Return Value Initialization
X bar()
{
X xx;
// process xx ...
return xx;
}
How might bar()'s return value by copy constructed from its local object xx? Stroustrup's solution in cfront is a two-fold transformation:
1. Add an additional argument of type reference to the class object. This argument will hold the copy constructed "return value."
2. Insert an invocation of the copy constructor prior to the return statement to initialize the added argument with the value of the object being returned.
void bar (X& __result)
{
X xx;
xx.X::X(); // compiler generated invocation of default constructor
//...processing xx
__result.X::X(xx); //compiler generated invocation of copy constructor
return;
}
Optimization at the Compiler Level
Named Return Value (NRV) optimization: substituting the __result for the named return value xx. (All return statements return the same named value)
void bar(X& __result)
{
__result.X::X(); // We save a copy constructor
return;
}
X xx = bar(); will be transformed into:
//note: no default constructor applied
X xx;
bar(xx);
bar().memfunc(); will be transformed into:
X __temp0; // compiler generated temporary
(bar(__temp0), __temp0).memfunc();
The NRV optimization is now considered an obligatory Standard C++ compiler optimization.

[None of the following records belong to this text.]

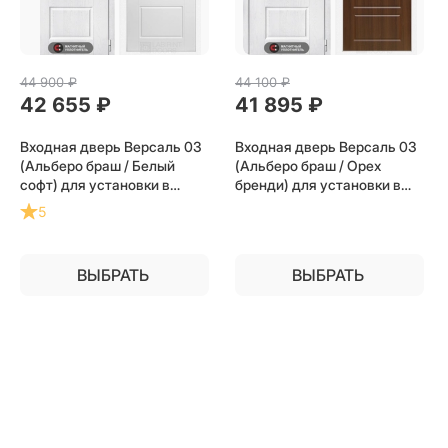
44 900
 ₽
44 100
 ₽
42 655
 ₽
41 895
 ₽
Входная дверь Версаль 03
Входная дверь Версаль 03
(Альберо браш / Белый
(Альберо браш / Орех
софт) для установки в
бренди) для установки в
квартиру
квартиру
5
ВЫБРАТЬ
ВЫБРАТЬ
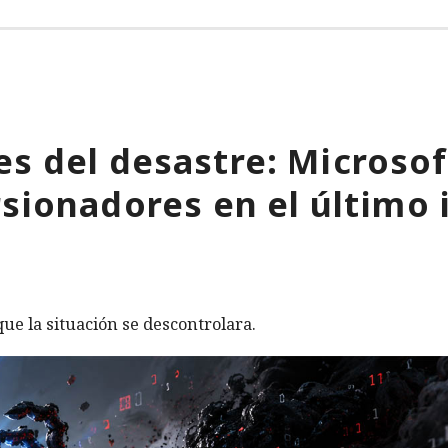
s del desastre: Microso
rsionadores en el último 
ue la situación se descontrolara.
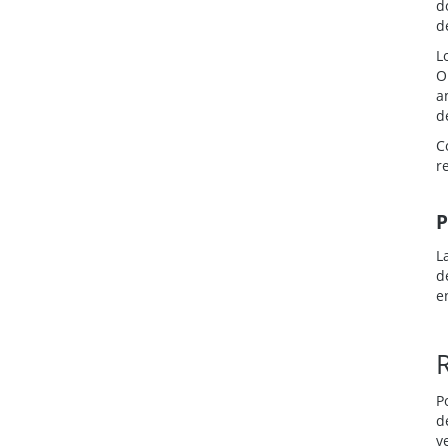
d
d
L
O
a
d
C
r
P
L
d
e
P
d
v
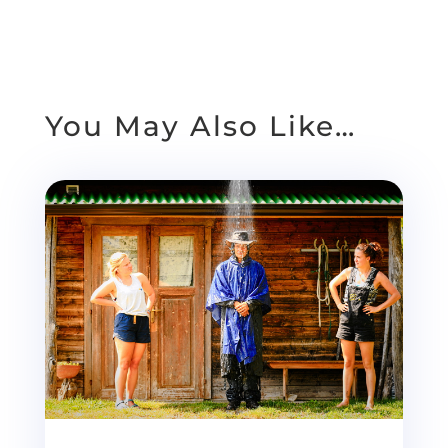
You May Also Like…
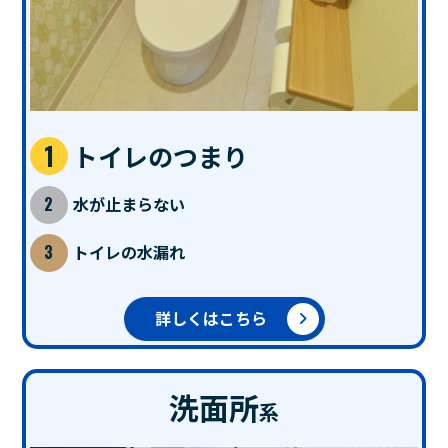
トイレのつまり
水が止まらない
トイレの水漏れ
詳しくはこちら
洗面所
系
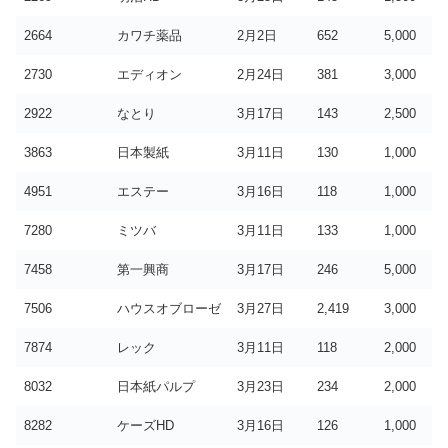
2664
カワチ薬品
2月2日
652
5,000
2730
エディオン
2月24日
381
3,000
2922
なとり
3月17日
143
2,500
3863
日本製紙
3月11日
130
1,000
4951
エステー
3月16日
118
1,000
7280
ミツバ
3月11日
133
1,000
7458
第一興商
3月17日
246
5,000
7506
ハウスオブローゼ
3月27日
2,419
3,000
7874
レック
3月11日
118
2,000
8032
日本紙パルプ
3月23日
234
2,000
8282
ケーズHD
3月16日
126
1,000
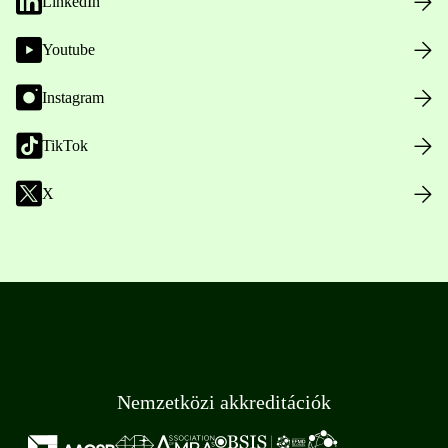
LinkedIn
Youtube
Instagram
TikTok
X
Nemzetközi akkreditációk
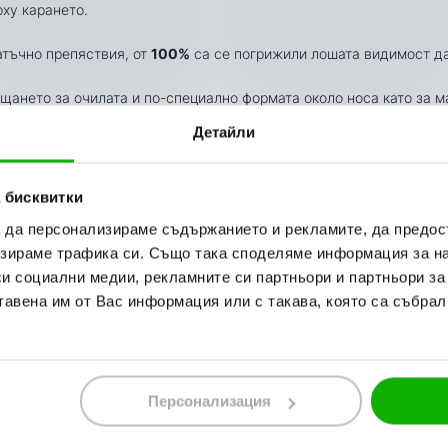
ху карането.
атъчно препяствия, от
100%
са се погрижили лошата видимост да 
ещането за очилата и по-специално формата около носа като за 
т Generation 1, за да имате още по-добра видимост.
Детайли
чива на надраскване, която да не се замъгли независимо условия
 бисквитки
войства;
а да персонализираме съдържанието и рекламите, да предо
зираме трафика си. Също така споделяме информация за на
си социални медии, рекламните си партньори и партньори за
дна и съща като форма слюда и флипери;
тавена им от Вас информация или с такава, която са събрал
и точки, за максимална стабилност и сигурност;
инаги очилата ви неподвижни и на място;
Персонализация
нтичка
за съхранение и почистване;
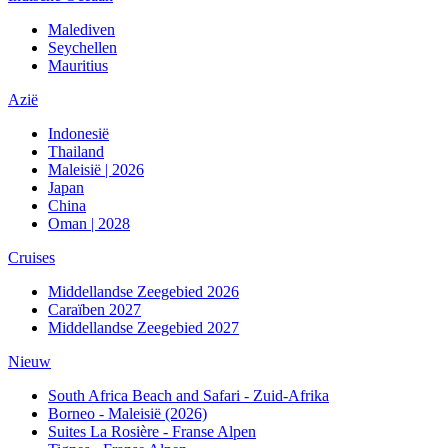
Malediven
Seychellen
Mauritius
Azië
Indonesië
Thailand
Maleisië | 2026
Japan
China
Oman | 2028
Cruises
Middellandse Zeegebied 2026
Caraïben 2027
Middellandse Zeegebied 2027
Nieuw
South Africa Beach and Safari - Zuid-Afrika
Borneo - Maleisië (2026)
Suites La Rosière - Franse Alpen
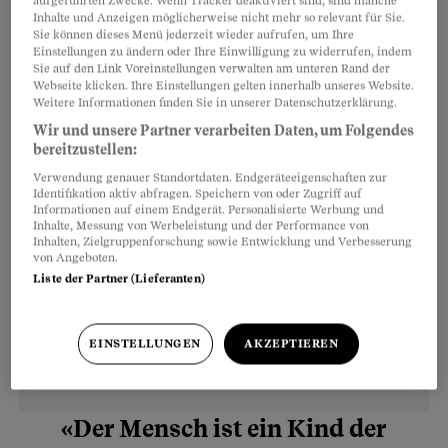
aufgeführten Zwecke. Wenn Tracker deaktiviert sind, sind manche
Inhalte und Anzeigen möglicherweise nicht mehr so relevant für Sie.
Account. Doch leider scheint das Versprechen
Sie können dieses Menü jederzeit wieder aufrufen, um Ihre
der sozialen Medien, mit anderen gut verbunden
Einstellungen zu ändern oder Ihre Einwilligung zu widerrufen, indem
Sie auf den Link Voreinstellungen verwalten am unteren Rand der
zu sein, nicht zu halten. Den Betroffenen geht es
Webseite klicken. Ihre Einstellungen gelten innerhalb unseres Website.
eher schlechter als besser.
Weitere Informationen finden Sie in unserer Datenschutzerklärung.
Wir und unsere Partner verarbeiten Daten, um Folgendes
bereitzustellen:
Verwendung genauer Standortdaten. Endgeräteeigenschaften zur
Identifikation aktiv abfragen. Speichern von oder Zugriff auf
Informationen auf einem Endgerät. Personalisierte Werbung und
Inhalte, Messung von Werbeleistung und der Performance von
Inhalten, Zielgruppenforschung sowie Entwicklung und Verbesserung
von Angeboten.
Liste der Partner (Lieferanten)
EINSTELLUNGEN
AKZEPTIEREN
«Der Mensch ist ein Kind der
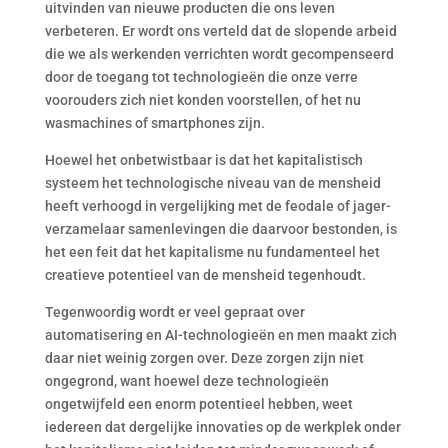
uitvinden van nieuwe producten die ons leven
verbeteren. Er wordt ons verteld dat de slopende arbeid
die we als werkenden verrichten wordt gecompenseerd
door de toegang tot technologieën die onze verre
voorouders zich niet konden voorstellen, of het nu
wasmachines of smartphones zijn.
Hoewel het onbetwistbaar is dat het kapitalistisch
systeem het technologische niveau van de mensheid
heeft verhoogd in vergelijking met de feodale of jager-
verzamelaar samenlevingen die daarvoor bestonden, is
het een feit dat het kapitalisme nu fundamenteel het
creatieve potentieel van de mensheid tegenhoudt.
Tegenwoordig wordt er veel gepraat over
automatisering en AI-technologieën en men maakt zich
daar niet weinig zorgen over. Deze zorgen zijn niet
ongegrond, want hoewel deze technologieën
ongetwijfeld een enorm potentieel hebben, weet
iedereen dat dergelijke innovaties op de werkplek onder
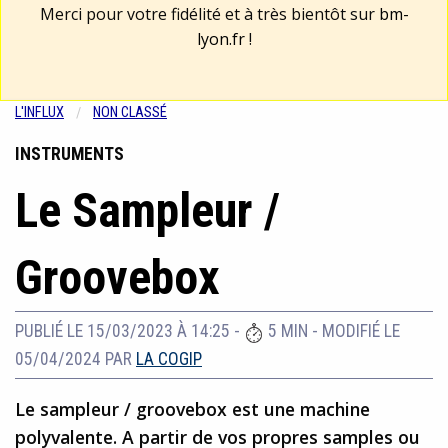
Merci pour votre fidélité et à très bientôt sur
bm-
lyon.fr
!
L'INFLUX
NON CLASSÉ
INSTRUMENTS
Le Sampleur /
Groovebox
PUBLIÉ LE 15/03/2023 À 14:25
-
5 MIN
-
MODIFIÉ LE
05/04/2024
PAR
LA COGIP
Le sampleur / groovebox est une machine
polyvalente. A partir de vos propres samples ou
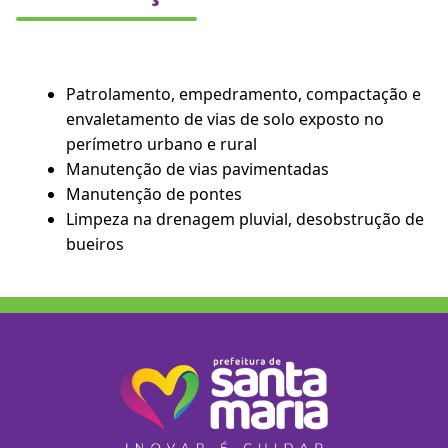
Patrolamento, empedramento, compactação e
envaletamento de vias de solo exposto no
perímetro urbano e rural
Manutenção de vias pavimentadas
Manutenção de pontes
Limpeza na drenagem pluvial, desobstrução de
bueiros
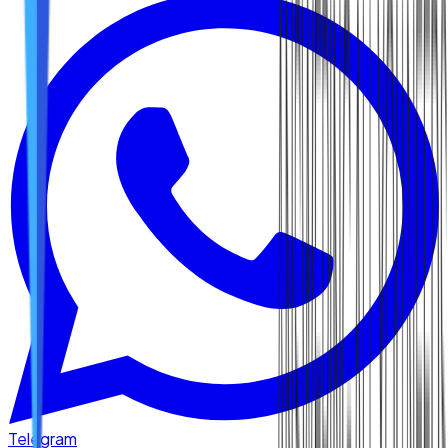
Telegram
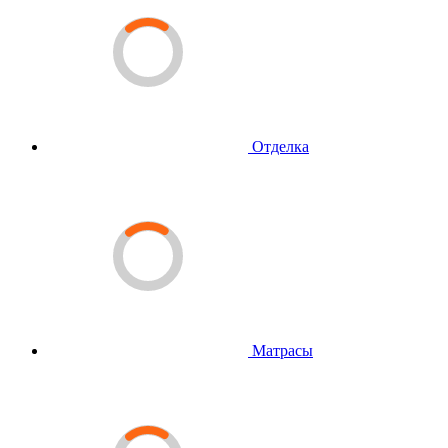
Отделка
Матрасы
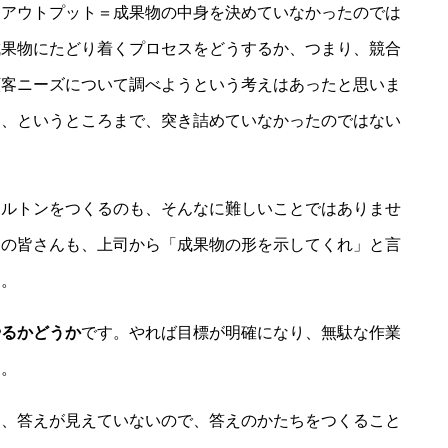
にアウトプット＝成果物の中身を決めていなかったのでは
成果物にたどり着くプロセスをどうするか、つまり、競合
顧客ニーズについて調べようという考えはあったと思いま
り、というところまで、突き詰めていなかったのではない
ケルトンをつくるのも、そんなに難しいことではありませ
くの皆さんも、上司から「成果物の形を示してくれ」と言
す。
やるかどうか
です。やれば目標が明確になり、無駄な作業
す。
は、答えが見えていないので、答えのかたちをつくること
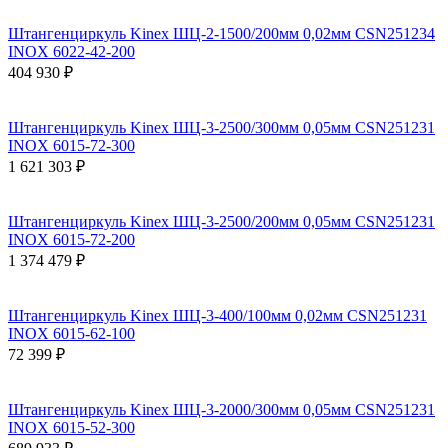
Штангенциркуль Kinex ШЦ-2-1500/200мм 0,02мм СSN251234
INOX 6022-42-200
404 930 ₽
Штангенциркуль Kinex ШЦ-3-2500/300мм 0,05мм СSN251231
INOX 6015-72-300
1 621 303 ₽
Штангенциркуль Kinex ШЦ-3-2500/200мм 0,05мм СSN251231
INOX 6015-72-200
1 374 479 ₽
Штангенциркуль Kinex ШЦ-3-400/100мм 0,02мм СSN251231
INOX 6015-62-100
72 399 ₽
Штангенциркуль Kinex ШЦ-3-2000/300мм 0,05мм СSN251231
INOX 6015-52-300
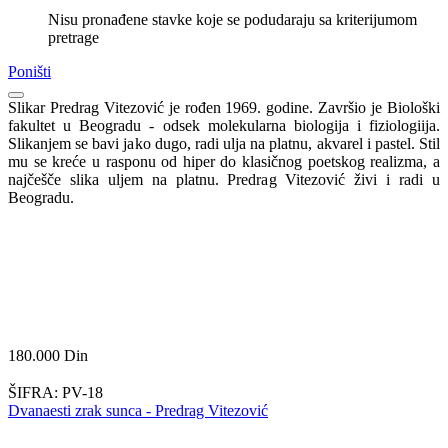
Nisu pronađene stavke koje se podudaraju sa kriterijumom
pretrage
Poništi
Slikar Predrag Vitezović je rođen 1969. godine. Završio je Biološki
fakultet u Beogradu - odsek molekularna biologija i fiziologiija.
Slikanjem se bavi jako dugo, radi ulja na platnu, akvarel i pastel. Stil
mu se kreće u rasponu od hiper do klasičnog poetskog realizma, a
najčešče slika uljem na platnu. Predrag Vitezović živi i radi u
Beogradu.
180.000
Din
ŠIFRA:
PV-18
Dvanaesti zrak sunca - Predrag Vitezović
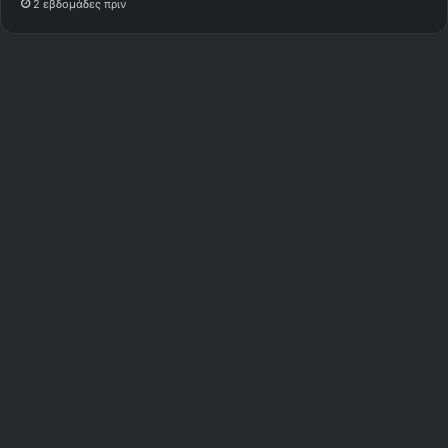
2 εβδομάδες πριν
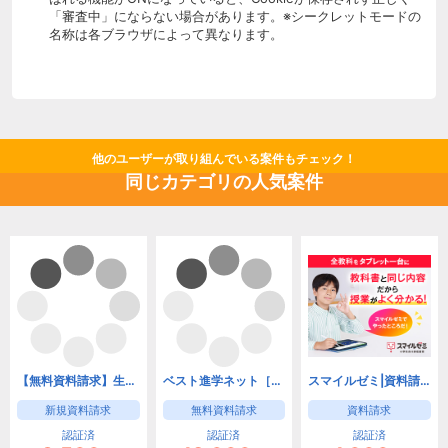
「審査中」にならない場合があります。※シークレットモードの
名称は各ブラウザによって異なります。
他のユーザーが取り組んでいる案件もチェック！
同じカテゴリの人気案件
【無料資料請求】生協の食品宅配パルシステム
ベスト進学ネット［資料請求］※10校以上で成果※
スマイルゼミ|資料請求
新規資料請求
無料資料請求
資料請求
認証済
認証済
認証済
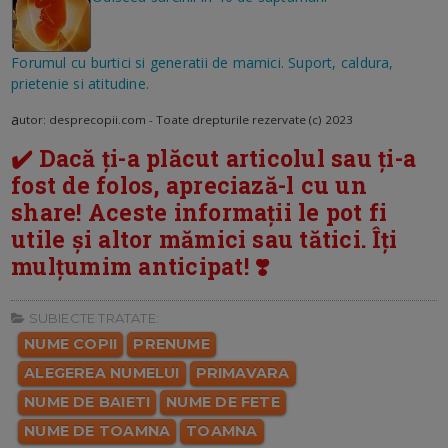
Forumul cu burtici si generatii de mamici. Suport, caldura,
prietenie si atitudine.
a
utor: desprecopii.com - Toate drepturile rezervate (c) 2023
✔️ Dacă ți-a plăcut articolul sau ți-a
fost de folos, apreciază-l cu un
share! Aceste informații le pot fi
utile și altor mămici sau tătici. Îți
mulțumim anticipat! ❣️
SUBIECTE TRATATE:
NUME COPII
PRENUME
ALEGEREA NUMELUI
PRIMAVARA
NUME DE BAIETI
NUME DE FETE
NUME DE TOAMNA
TOAMNA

The presence of the copy constructor will "turn on" the NRV optimization within the C++ compiler.
The following three initializations are semantically equivalent:
X xxx0(1024);
//the following two result in two constructor invocations, a temporary object, and a call to the destructor of class X on the temporary object.
X xxx1 = X(1024);
X xxx2 = (X) 1024;
The second and third will be tranformed into:
X __temp0;
__temp0.X::X(1024);
xxx1.X::X(__temp0);
__temp0.X::~X();
The copy constructor: To Have or To Have Not?
If the default trivial copy constructor is efficient, there is no need to provide your own copy constructor. If you envision returning by value, then it makes excellent sense to provide an explicit inline instance of the copy constructor - that is, provided your compiler provides the NRV optimization.